Inadvertently complementing a to-do list suggested by the Pew organization earlier this month, two more close AI observers are urging Congress to equip the FDA for tighter regulation of medical algorithms.
Epidemiologist and public intellectual Abdul El-Sayed, MD, PhD, and Soleil Shah, a Fulbright scholar and Stanford medical student, make their case by way of an opinion piece published Oct. 7 in Scientific American.
In short, they state, medical AI has been running amok:
From sexual trauma victims being unfairly labeled as ‘high-risk’ by substance-abuse-scoring algorithms to diagnostic algorithms failing to detect sepsis cases in more than 100 health systems nationwide to clinical decision support (CDS) software systematically discriminating against millions of Black patients by discouraging necessary referrals to complex care—this problem abounds. And it extends our pandemic as well. In a review of 232 machine-learning algorithms designed to detect COVID-19, none were of clinical use.”
The primary problem underlying the mess, they maintain, is that most of the problematic algorithms required no FDA review. And of the ones that did, none had to prove safe and efficacious in clinical trials.
El-Sayed and Shah note the need for regulation to better keep pace with innovation. On that note, they submit three action items for Congress to take up:
1. Lower the threshold for FDA evaluation.

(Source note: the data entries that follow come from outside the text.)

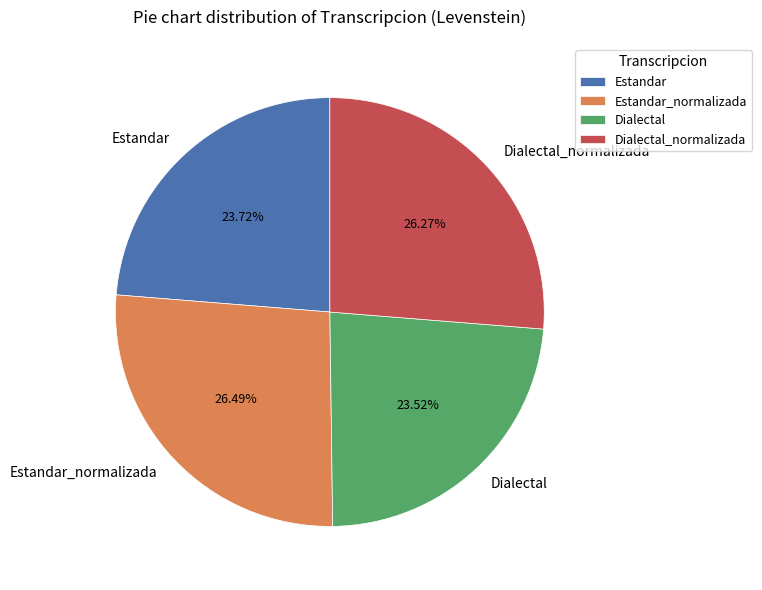

Is the sum of Dialectal_normalizada and Estandar greater than half?

No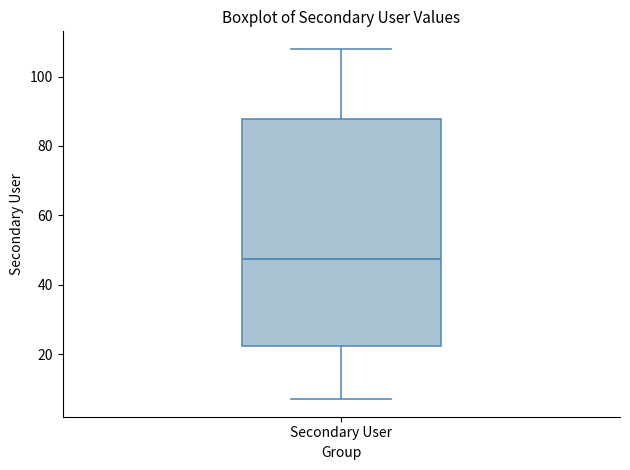

Read this box plot against the y-axis: the position of the median line, the range covered by the box, and the ends of both whiskers. The values are not printed on the chart, so give them approximately, as read against the axis.

median 48, box 22 to 88, whiskers 8 to 108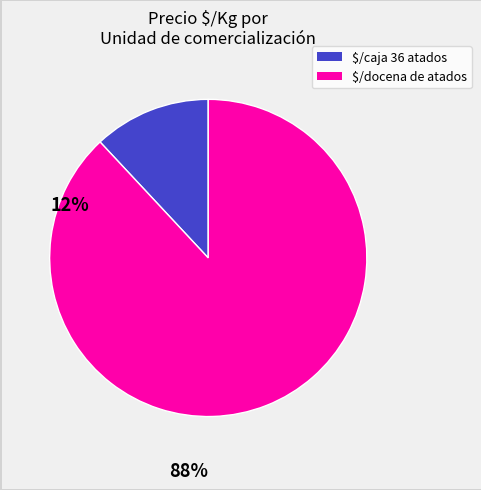

Does any single category account for the majority?

Yes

The understanding of device equivalency under the 510(k) process “should be narrowed to consider whether the datasets or machine learning tactics used by the new device and its predicate are similar,” the authors write. “This would prevent a network of algorithms, such as kidney disease risk tools, from being approved simply because they all predict kidney disease.”
2. Dismantle systems that foster overreliance on medical algorithms by healthcare workers.
In general, unless patient harm results from poor medical decisionmaking on the part of physicians, doctors “should not face significant penalties for using their own clinical judgement instead of following recommendations from medical algorithms,” Shah and El-Sayed comment. “An algorithm may label a patient as high-risk for drug abuse, but a doctor’s understanding of that patient’s history of trauma adds critical nuance to the interpretation.”
3. Establish systems of algorithmic accountability for technologies that can evolve over time.
For medical algorithms intended for clinical settings, the Federal Trade Commission “could require more frequent assessments to monitor for any changes over time,” they write, noting that several bills addressing this shortfall have stalled in Congress. “Hopefully, there will be added momentum in the months ahead.”
“We know algorithms in healthcare can often be biased or ineffective,” Shah and El-Sayed conclude. “But it is time for America to pay more attention to the regulatory system that lets these algorithms enter the public domain to begin with. For in healthcare, if your decisions affect patient lives, ‘do no harm’ must apply—even to computer algorithms.”